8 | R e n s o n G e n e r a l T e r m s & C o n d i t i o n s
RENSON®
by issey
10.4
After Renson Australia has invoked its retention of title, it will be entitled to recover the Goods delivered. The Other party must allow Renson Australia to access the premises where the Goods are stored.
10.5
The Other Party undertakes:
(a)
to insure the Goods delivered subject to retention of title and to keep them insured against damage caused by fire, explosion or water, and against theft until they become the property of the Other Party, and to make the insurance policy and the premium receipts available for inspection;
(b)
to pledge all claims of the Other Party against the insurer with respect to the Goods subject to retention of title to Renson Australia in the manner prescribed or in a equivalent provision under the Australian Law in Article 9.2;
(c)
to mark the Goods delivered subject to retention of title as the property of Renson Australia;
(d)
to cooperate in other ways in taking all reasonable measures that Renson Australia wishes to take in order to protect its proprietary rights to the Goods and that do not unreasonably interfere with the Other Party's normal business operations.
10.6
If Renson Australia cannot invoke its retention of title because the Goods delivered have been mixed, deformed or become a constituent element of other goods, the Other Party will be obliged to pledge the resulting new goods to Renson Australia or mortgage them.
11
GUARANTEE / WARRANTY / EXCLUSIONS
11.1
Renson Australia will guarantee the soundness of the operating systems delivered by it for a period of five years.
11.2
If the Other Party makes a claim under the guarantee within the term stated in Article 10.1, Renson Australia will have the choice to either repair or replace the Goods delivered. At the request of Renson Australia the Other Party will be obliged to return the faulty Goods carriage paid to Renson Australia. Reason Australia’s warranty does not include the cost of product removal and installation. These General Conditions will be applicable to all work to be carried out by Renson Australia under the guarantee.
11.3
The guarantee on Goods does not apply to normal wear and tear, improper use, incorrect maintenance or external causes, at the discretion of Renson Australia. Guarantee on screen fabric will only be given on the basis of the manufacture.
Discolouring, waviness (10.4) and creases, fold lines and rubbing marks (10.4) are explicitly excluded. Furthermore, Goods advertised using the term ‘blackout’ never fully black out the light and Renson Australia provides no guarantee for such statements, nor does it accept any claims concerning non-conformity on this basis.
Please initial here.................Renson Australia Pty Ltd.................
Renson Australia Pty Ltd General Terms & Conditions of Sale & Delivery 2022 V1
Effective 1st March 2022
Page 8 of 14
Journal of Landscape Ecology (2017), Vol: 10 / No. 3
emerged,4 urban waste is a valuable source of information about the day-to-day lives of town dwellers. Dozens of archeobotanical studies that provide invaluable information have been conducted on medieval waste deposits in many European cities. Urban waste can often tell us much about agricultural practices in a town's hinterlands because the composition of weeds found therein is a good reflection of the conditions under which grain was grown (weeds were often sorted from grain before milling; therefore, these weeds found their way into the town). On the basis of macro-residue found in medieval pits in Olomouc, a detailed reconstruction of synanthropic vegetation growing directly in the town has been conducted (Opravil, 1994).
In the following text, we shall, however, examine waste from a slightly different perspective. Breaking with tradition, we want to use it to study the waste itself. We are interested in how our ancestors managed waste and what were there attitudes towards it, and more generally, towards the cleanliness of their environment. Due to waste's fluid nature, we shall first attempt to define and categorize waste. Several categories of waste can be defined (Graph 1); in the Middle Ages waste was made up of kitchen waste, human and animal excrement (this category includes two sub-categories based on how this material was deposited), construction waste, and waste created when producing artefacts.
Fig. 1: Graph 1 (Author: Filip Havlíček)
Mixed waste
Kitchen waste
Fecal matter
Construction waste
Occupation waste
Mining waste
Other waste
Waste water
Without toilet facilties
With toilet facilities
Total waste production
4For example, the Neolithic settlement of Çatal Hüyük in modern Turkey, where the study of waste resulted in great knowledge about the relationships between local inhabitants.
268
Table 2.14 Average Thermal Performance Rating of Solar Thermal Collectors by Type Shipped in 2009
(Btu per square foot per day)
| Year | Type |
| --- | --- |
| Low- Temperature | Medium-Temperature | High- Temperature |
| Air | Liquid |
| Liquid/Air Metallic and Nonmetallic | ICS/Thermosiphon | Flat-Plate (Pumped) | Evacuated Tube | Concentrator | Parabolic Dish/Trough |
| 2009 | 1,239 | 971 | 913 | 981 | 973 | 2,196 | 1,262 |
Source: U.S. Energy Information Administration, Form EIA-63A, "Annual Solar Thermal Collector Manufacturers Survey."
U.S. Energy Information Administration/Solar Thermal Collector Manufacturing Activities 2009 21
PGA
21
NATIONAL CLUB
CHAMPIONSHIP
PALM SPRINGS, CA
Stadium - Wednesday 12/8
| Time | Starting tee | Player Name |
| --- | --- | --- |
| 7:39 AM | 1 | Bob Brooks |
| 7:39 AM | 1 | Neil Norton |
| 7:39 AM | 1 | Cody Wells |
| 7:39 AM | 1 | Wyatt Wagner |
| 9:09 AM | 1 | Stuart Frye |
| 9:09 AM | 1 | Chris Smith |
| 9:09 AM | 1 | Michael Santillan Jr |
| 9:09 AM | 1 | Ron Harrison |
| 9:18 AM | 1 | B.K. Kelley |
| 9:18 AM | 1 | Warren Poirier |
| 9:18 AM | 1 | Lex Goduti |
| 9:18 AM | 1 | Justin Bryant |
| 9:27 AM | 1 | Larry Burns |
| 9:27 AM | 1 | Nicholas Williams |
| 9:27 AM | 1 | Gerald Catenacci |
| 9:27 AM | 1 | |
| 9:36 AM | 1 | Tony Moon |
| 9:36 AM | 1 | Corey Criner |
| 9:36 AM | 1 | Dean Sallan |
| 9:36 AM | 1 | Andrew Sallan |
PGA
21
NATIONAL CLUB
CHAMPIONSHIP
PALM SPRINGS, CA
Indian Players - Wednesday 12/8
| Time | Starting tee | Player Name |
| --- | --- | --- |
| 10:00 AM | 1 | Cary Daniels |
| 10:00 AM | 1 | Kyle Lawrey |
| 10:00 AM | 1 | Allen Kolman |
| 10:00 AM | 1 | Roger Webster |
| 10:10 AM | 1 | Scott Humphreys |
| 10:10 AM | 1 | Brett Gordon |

═══

▶ **Work instructions**:
What is needed is the number of lines in the data that hold the word "where", with nothing added.

▶ **Result for this exercise**:
2